REQUIRED ACTION:
Which two medications named in the passage on HIV and hepatitis C coinfection can make the hepatitis C virus go away in some people?

[Opening PASSAGE section]

How can coinfection affect me?

HIV is the virus that causes AIDS. It is spread mainly through blood and sexual contact. You can have HIV and feel healthy. Over many years, however, the virus can wear down your body's immune system, making it hard for your body to fight off dangerous infections. Having HIV also can increase your risk of getting certain cancers.

Even though there is no cure for HIV infection, there are many medications that can help people with HIV live longer and healthier lives.

You will want to learn much more about HIV, so that you can do everything possible to stay healthy. You also will need to learn how to avoid giving HIV to others.

Hepatitis C is a disease of your liver. It is caused by infection with the hepatitis C virus. The virus is spread mainly through contact with infected blood.

Many people don't know that they have hepatitis C, because the symptoms of the infection often are very mild. Some people with hepatitis C feel tired or have an upset stomach. Others may not have any symptoms at all.

Even if you do not have any symptoms, hepatitis C is still a serious illness. There are medications, called interferon and ribavirin, that can make the hepatitis C virus go away in some people, and even better medications are being developed. It is important to get care for hepatitis C because it stays in your body. You can give hepatitis C to someone else and can develop other health problems yourself.

Hepatitis C is the main cause of cirrhosis of the liver in the United States in 2006. In cirrhosis, healthy liver tissue is replaced by scar tissue. Over time, with cirrhosis, the liver can stop functioning well, and a person even may need to be considered for a liver transplant. You can find more information on the VA Hepatitis C websiteLink will take you to our Viral Hepatitis internet site

Will coinfection affect my treatments?

Having hepatitis C will not affect your HIV treatments. Some HIV treatments can damage your liver, so your doctor may choose specific drugs for you.

Having HIV means medications to treat hepatitis C don't work quite as well in you. Still, the drugs are successful 30-75% of the time. Working closely with your doctor will give you the best chance for successful treatment.

[Closing PASSAGE section]
[Opening LISTED ENTRIES section]

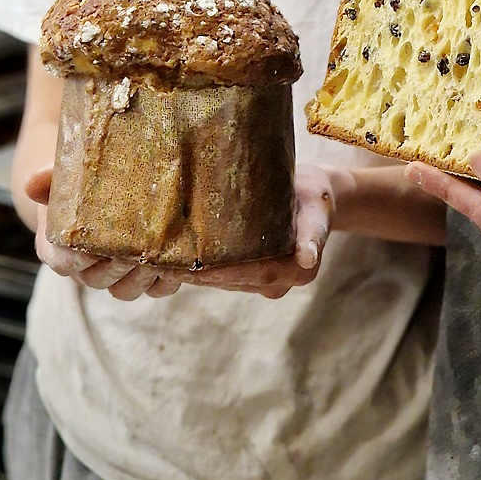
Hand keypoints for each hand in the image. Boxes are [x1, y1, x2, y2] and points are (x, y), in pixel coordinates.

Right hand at [25, 168, 181, 300]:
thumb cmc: (77, 185)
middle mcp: (85, 270)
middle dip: (120, 264)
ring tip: (163, 253)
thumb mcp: (62, 178)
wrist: (98, 189)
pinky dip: (172, 279)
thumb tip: (32, 183)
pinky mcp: (145, 277)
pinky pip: (157, 288)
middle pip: (99, 279)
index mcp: (59, 249)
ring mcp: (115, 276)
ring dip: (146, 275)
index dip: (79, 258)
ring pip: (127, 290)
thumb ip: (48, 180)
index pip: (63, 262)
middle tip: (140, 245)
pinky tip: (186, 264)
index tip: (96, 241)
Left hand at [172, 163, 335, 298]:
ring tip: (163, 260)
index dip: (223, 272)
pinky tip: (177, 258)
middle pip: (233, 281)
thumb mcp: (317, 209)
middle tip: (164, 264)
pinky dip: (202, 267)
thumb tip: (307, 258)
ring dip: (195, 273)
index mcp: (298, 271)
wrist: (315, 196)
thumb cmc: (315, 196)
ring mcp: (264, 282)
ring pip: (224, 280)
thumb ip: (312, 233)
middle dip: (199, 274)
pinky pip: (224, 275)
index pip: (254, 274)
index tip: (193, 268)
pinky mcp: (251, 275)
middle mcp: (280, 283)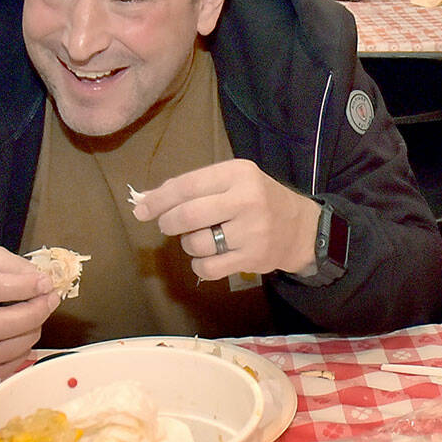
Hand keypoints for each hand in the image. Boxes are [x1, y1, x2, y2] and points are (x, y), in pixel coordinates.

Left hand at [132, 159, 322, 281]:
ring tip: (199, 239)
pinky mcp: (252, 258)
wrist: (300, 228)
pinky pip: (208, 268)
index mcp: (238, 173)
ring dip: (188, 244)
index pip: (187, 185)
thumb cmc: (257, 199)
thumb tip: (144, 200)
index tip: (141, 209)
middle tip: (166, 225)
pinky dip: (199, 265)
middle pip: (188, 215)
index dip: (159, 198)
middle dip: (168, 222)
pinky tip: (206, 258)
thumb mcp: (232, 181)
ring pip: (196, 243)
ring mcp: (251, 231)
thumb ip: (192, 188)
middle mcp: (246, 199)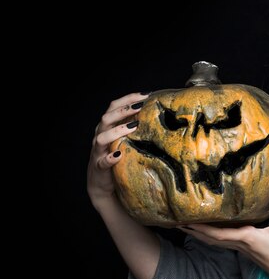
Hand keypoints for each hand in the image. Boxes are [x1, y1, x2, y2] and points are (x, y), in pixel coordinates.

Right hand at [87, 92, 148, 206]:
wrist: (102, 184)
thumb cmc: (118, 156)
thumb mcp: (126, 139)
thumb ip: (135, 127)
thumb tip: (159, 115)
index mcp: (107, 126)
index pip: (114, 106)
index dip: (128, 99)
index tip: (146, 94)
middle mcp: (100, 135)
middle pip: (106, 118)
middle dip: (124, 110)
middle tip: (141, 106)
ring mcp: (98, 151)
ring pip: (102, 137)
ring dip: (117, 130)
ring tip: (133, 126)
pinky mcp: (99, 167)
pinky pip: (102, 162)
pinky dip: (110, 158)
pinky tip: (119, 155)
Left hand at [181, 187, 268, 277]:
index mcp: (245, 237)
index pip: (219, 233)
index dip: (202, 228)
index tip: (188, 222)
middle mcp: (238, 244)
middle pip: (210, 239)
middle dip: (194, 231)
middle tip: (177, 223)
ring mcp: (239, 249)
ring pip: (214, 242)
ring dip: (199, 235)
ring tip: (185, 227)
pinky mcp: (242, 250)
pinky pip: (221, 243)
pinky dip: (209, 237)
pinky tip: (205, 233)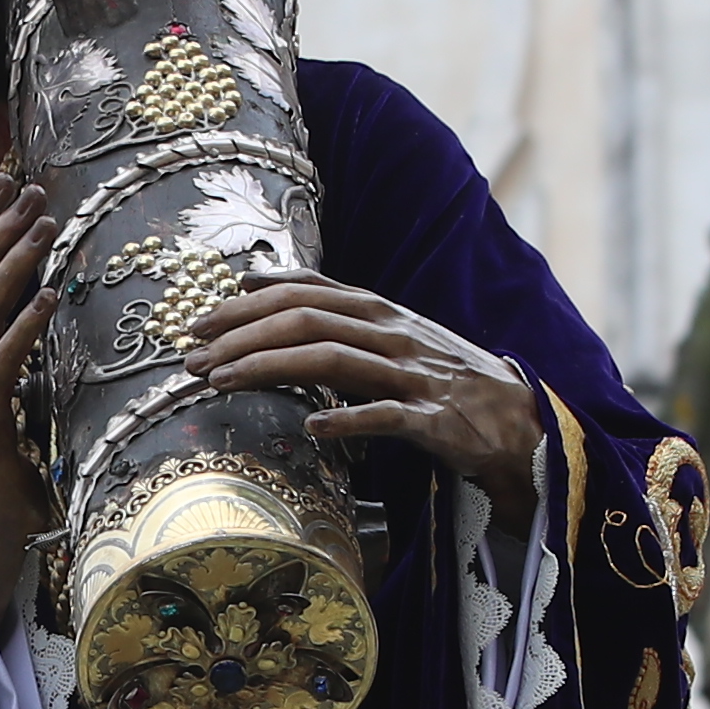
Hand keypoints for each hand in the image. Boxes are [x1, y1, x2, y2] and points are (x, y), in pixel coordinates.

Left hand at [190, 271, 537, 539]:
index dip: (247, 302)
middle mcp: (391, 332)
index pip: (305, 291)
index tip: (200, 321)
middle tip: (192, 357)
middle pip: (306, 320)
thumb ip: (330, 313)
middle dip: (241, 335)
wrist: (516, 420)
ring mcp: (412, 374)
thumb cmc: (440, 378)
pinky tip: (311, 425)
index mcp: (378, 310)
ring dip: (268, 369)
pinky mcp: (432, 418)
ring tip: (221, 382)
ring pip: (331, 359)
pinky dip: (347, 417)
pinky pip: (384, 415)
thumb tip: (256, 283)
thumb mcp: (387, 334)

[Closing LISTED ENTRIES section]

ANSWER TO THIS EXERCISE:
Interferon and ribavirin.